Örneğin, köpeğin birisine yaldızlı bir tasma bağlarlar; o tasma ile ona av köpeği demezler. Avcılık bir ma’nâdır; onda ister yaldızlı tasma olsun, ister yün tasma olsun. Bu âlimlik cübbe ve sarık ile olmaz. Âlimin zâtında bir hünerdir. Çünkü o hüner eğer cübbede ve abâda olsa idi, birbirinden farkı olmaz idi. Nitekim Peygamber (a.s.) zamanında münâfıklar dîn eşkiyâlığına kalkışırlar; ve bir taklitçiyi, dîn yolunda zayıf kılmak için namâz elbisesi giyerlerdi. Çünkü kendilerini müslümanlar elbisesine bürümeyince o eşkiyâlığı yapamazlardı. Yoksa bir batılının veyâ yahûdinin dîni kötülemesini kim dinler? “Fe veylün lil musallîn”

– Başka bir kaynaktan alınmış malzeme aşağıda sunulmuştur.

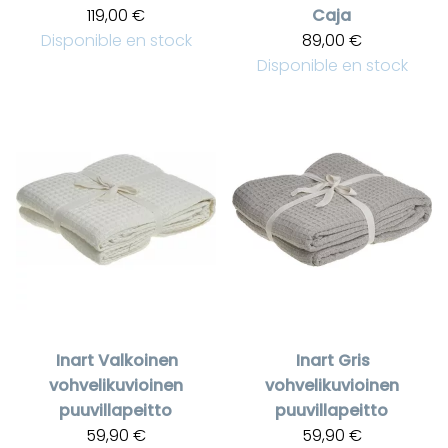
119,00 €
Caja
Disponible en stock
89,00 €
Disponible en stock
Inart
Valkoinen
Inart
Gris
vohvelikuvioinen
vohvelikuvioinen
puuvillapeitto
puuvillapeitto
59,90 €
59,90 €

“Ellezîne hüm an salâtihim sâhûn”
“Ellezîne hüm yurâûn”
“Ve yemneûnel mâûn“ (Maun, 107/5)
Yânî “Azâbın şiddeti, namazlarını gaflet ile değersiz sayan ve halkın yanında riyâ ile kılıp, tenhâda terk eden ve zekâtı ehlinden men eden kimseler içindir.” Kelâmın tamâmı budur. Sende âdemiyyetin nûr tutuculuğu yoktur. Âdemiyyet taleb et, [maksat budur; kalanı gereksizdir. Sözü çok süsledikleri zaman] maksat unutulur.

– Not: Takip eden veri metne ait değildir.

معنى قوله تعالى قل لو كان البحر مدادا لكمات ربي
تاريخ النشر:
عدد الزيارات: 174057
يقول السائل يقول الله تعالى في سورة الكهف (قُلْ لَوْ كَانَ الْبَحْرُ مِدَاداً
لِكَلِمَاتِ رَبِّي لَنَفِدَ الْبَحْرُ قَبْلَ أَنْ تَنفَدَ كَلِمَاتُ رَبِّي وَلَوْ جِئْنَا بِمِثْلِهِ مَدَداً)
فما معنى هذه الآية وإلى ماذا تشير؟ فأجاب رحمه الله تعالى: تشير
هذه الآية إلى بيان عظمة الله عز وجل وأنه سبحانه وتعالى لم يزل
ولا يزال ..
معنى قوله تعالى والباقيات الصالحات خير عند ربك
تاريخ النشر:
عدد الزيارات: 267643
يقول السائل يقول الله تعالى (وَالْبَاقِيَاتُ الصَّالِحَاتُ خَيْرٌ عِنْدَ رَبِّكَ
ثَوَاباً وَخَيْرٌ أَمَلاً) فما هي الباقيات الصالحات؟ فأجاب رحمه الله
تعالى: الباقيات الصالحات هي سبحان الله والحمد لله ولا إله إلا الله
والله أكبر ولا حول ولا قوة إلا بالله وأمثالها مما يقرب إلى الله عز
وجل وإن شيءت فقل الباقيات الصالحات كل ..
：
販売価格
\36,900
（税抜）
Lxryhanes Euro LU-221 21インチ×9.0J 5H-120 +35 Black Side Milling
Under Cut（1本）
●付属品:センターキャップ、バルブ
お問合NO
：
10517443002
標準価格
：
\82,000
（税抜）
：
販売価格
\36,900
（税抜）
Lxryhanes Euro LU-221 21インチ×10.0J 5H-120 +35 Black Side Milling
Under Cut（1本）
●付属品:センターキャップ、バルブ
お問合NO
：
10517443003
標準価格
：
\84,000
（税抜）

Bakkalın birisi bir kadını severdi. Kadının câriyesiyle “Ben şöyleyim, böyleyim, âşıkım, yanıyorum, râhatım yoktur, eziyet içindeyim; ve dün böyle idim ve dün geceyi şöyle bir hal içinde geçirdim” diye haberler gönderdi ve uzun hikâyeler söyledi. Ne zamanki câriye, kadının yanına gelip: “Bakkal sana selâm söyledi; gel sana şöyle, böyle edeyim diyor” dedi. Kadın: “Böyle soğuk bir şekilde mi söyledi?” dedi. Câriye cevâben dedi: “O uzattı durdu; fakat maksâdı bu idi.”
Asıl olan maksattır, gerisi baş ağrısıdır.